Engineering Plant Menentukan Dominasi Industri Gas China
ENERGYWORLD.CO.ID – Teknologi China masih mendominasi industri gas terutama engineering plant plus system pendukung, fasilitas dan berhasil menjual ke berbagai perusahaan local di Indonesia dan India, termasuk Samator Group yang kantor pusatnya di Surabaya, Jawa Timur serta Tebet, Jakarta Selatan. Engineering plant China juga mendorong pembangunan air separation unit (ASU) dengan teknologinya, sampai pada produksi baja dimana gas dan bahan kimia lainnya digunakan. “Industri baja butuh ASU, untuk produksi oksigen, nitrogen, argon. Dari ketiga (gas), oksigen yang paling besar penggunaannya untuk produksi baja,” kata pakar energy Indonesia, Imam Syofwan kepada Redaksi.
Pembuatan baja modern sangat bergantung pada penggunaan Oksigen (O2) untuk memperkaya udara dan meningkatkan suhu pembakaran. Akibatnya, pembakaran yang cepat terjadi pada sekitar 2800°C (5072°F). Selama proses pembuatan baja, karbon yang tidak digunakan menggabungkan dengan Oxygen (O2) untuk membentuk oksida karbon, yang pergi sebagai gas. Jumlah besar Oxygen (O2) juga digunakan untuk membuat logam lain, seperti tembaga, timah dan seng. Produsen baja swasta Indonesia seperti Gunung Garuda (GG) sempat mencanangkan target produksi maksimal, tapi terbentur dengan kondisi infrastruktur di Cikarang Barat, Bekasi (lokasi perusahaan). “GG belum mampu menggunakan blast furnace. Dia mendatangkan material 2 juta ton, produknya 2 juta ton. Berarti traffic (di Cikarang) untuk angkutan dibebani sampai 4 juta ton per tahun. traffic Cikarang Barat sangat padat, dan sulit menampung jutaan ton. Selain, produsen baja d Indonesia tidak punya engineering center untuk bangun ASU,” kata Imam Syofwan.

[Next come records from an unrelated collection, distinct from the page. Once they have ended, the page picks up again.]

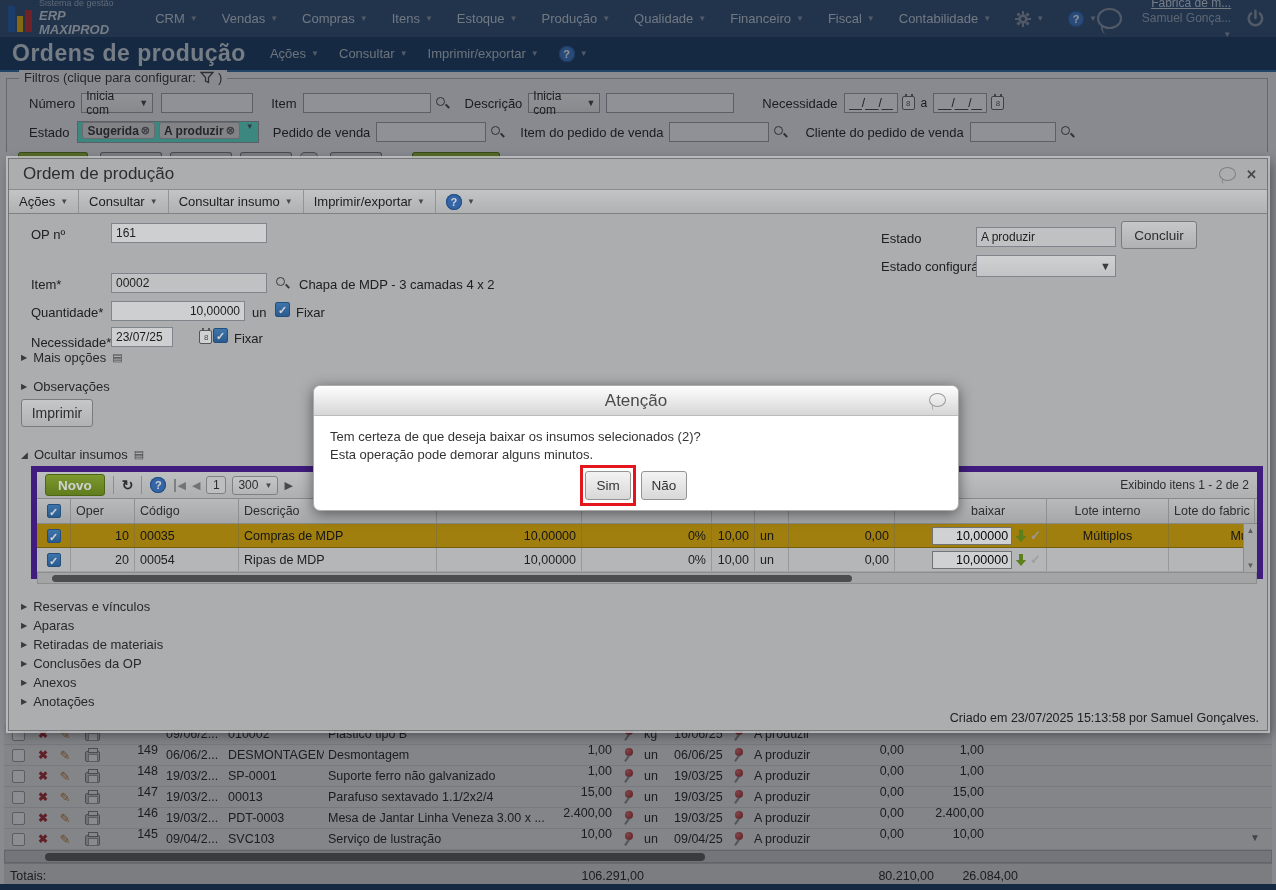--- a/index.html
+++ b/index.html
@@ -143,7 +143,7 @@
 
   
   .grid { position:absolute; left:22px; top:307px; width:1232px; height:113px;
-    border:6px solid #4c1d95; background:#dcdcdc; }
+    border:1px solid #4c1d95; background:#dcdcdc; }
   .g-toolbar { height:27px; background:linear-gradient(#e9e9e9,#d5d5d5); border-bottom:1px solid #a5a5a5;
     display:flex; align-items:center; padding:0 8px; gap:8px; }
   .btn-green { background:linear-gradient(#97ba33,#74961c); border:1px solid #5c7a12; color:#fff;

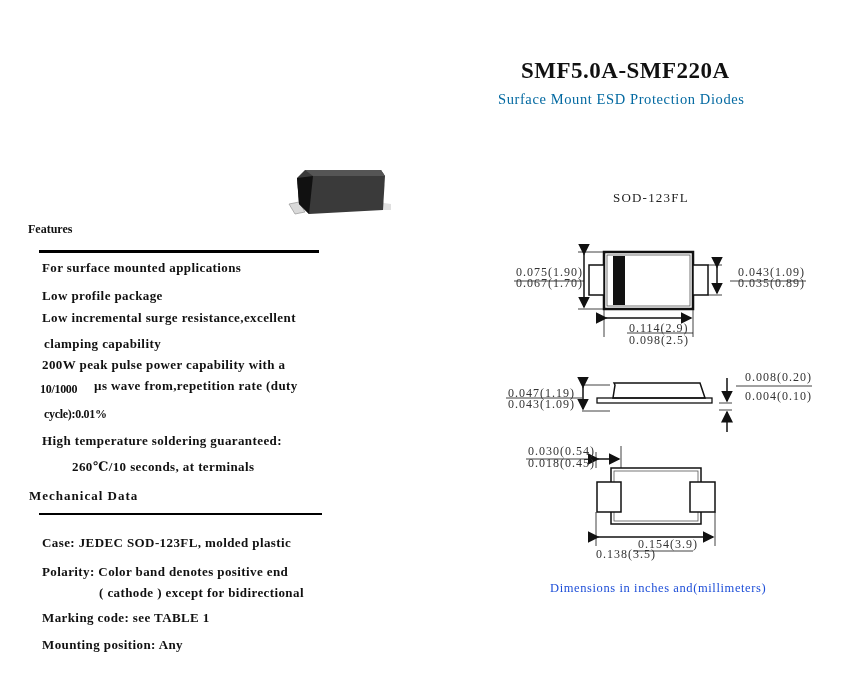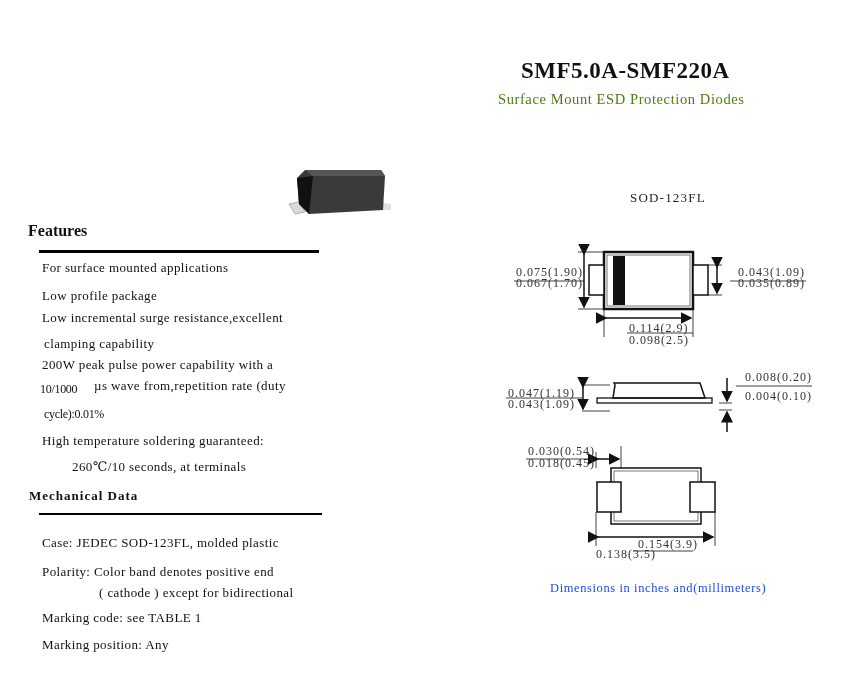--- a/index.html
+++ b/index.html
@@ -7,7 +7,7 @@
          font-family:"Liberation Serif","DejaVu Serif",serif; color:#111; }
   .abs { position:absolute; white-space:nowrap; }
   .title { font-weight:bold; font-size:23px; letter-spacing:0.5px; }
-  .subtitle { font-size:14.5px; letter-spacing:0.6px; color:#4d7c0f; }
+  .subtitle { font-size:14.5px; letter-spacing:0.6px; color:#0369a1; }
   .h2 { font-weight:bold; font-size:16px; }
   .h2b { font-weight:bold; font-size:13px; letter-spacing:1px; }
   .rule { position:absolute; background:#000; }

Selain masalah traffic di sekitar lokasi pabrik, GG juga belum merelokasi atau mendirikan pabrik baru. Target produksi belum tercapai. Mereka akhirnya menunda proyek pembangunan blast furnace yang desain konstruksi tungkunya untuk mengubah oksida besi (bijih besi) menjadi besi cair murni (memproduksi besi cair) melalui penerapan panas dan adanya fluks dan kokas. Mereka akhirnya beli scrap dengan proses melting, pencairan sampai dicetak menjadi baja. Kalau dengan blast furnace, mereka beli ore atau bijih besi. Produsen lain, seperti Gunung Paksi, Krakatau Steel (BUMN) juga belum berhasil meningkatkan kapasitas produksi. Sementara kebutuhan baja di dalam negeri mencapai 12 juta ton per tahun. “Kalau semua produsen baja di dalam negeri dikumpulkan, keseluruhan produksi hanya mencapai setengahnya atau setara dengan 6 juta ton,” kata Imam Syofwan.

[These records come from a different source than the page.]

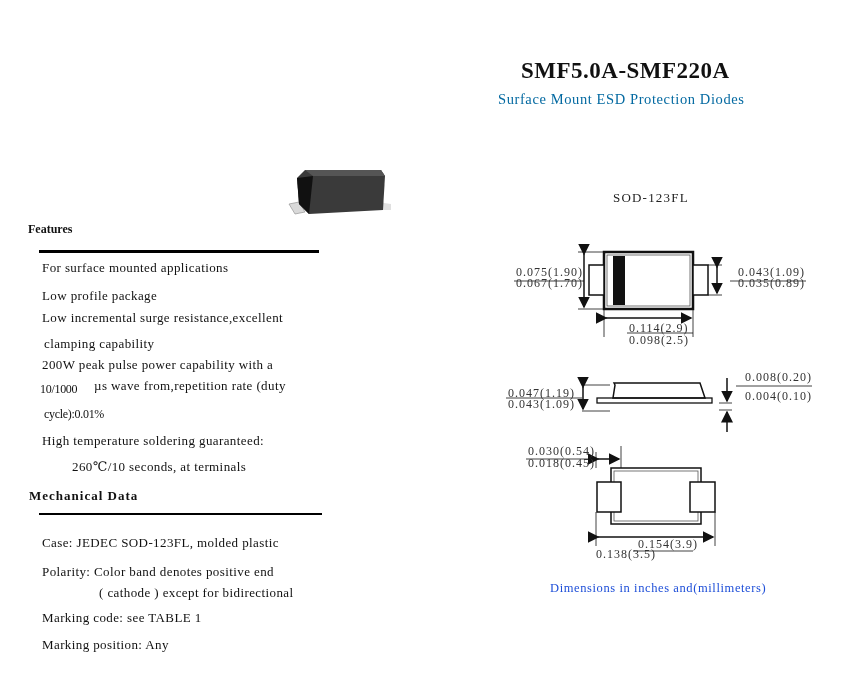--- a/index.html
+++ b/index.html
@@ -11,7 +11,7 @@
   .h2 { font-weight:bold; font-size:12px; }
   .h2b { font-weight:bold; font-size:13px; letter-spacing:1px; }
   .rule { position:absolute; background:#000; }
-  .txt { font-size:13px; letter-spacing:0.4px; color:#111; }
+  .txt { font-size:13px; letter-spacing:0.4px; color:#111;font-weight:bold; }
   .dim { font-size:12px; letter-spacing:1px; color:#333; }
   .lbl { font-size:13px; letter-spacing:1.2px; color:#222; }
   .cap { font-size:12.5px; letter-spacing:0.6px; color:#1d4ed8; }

PT Krakatau Steel (Persero) Tbk atau KS memproduksi melting iron (besi cair) dengan kapasitas 2 juta ton per tahun. Sementara, negara-negara raksasa seperti China sudah mencapai keekonomian pada kapasitas produksinya. Satu plant saja, kapasitas produksi mencapai 3 juta ton/tahun. Melihat kebutuhan dalam negeri Indonesia, yakni 12 juta ton per tahun, KS sempat berambisi mengejar ketertinggalan. KS dan beberapa produsen baja berkompetisi, salah satunya dengan blast furnace project. Blast furnace tidak memerlukan direct reduced iron (DRI) pada temperatur tinggi. Sementara pabrik KS menggunakan gas alam. “Sehingga muncul masalah teknis pada blast furnace project, berakibat pada ongkos produksi yang tinggi. Blast furnace project KS tidak efektif berjalan,” kata Imam Syofwan.
Akhirnya produksi baja cair tutup dan beralih pada pembelian dari perusahaan Korea, Posco. Baja di forming menjadi baja lembaran, kawat, plat dan bar. KS tidak lagi produksi baja sendiri, hanya forming saja. KS membeli dalam bentuk slab, lalu di press sampai tipis atau plat. Produsen baja lainnya, seperti PT Gunung Raja Paksi Tbk, The Master Steel masih efektif. “Konstruksi tungkunya bukan dengan blast furnace. Sehingga produsen baja Indonesia juga tertinggal dibanding negara lain, termasuk China. Karena semua gas yang bersumber dari ASU dengan teknologi canggih, berpengaruh juga pada produksi baja. Industri gas paralel dengan industry baja terutama oksigen,” kata Imam Syofwan.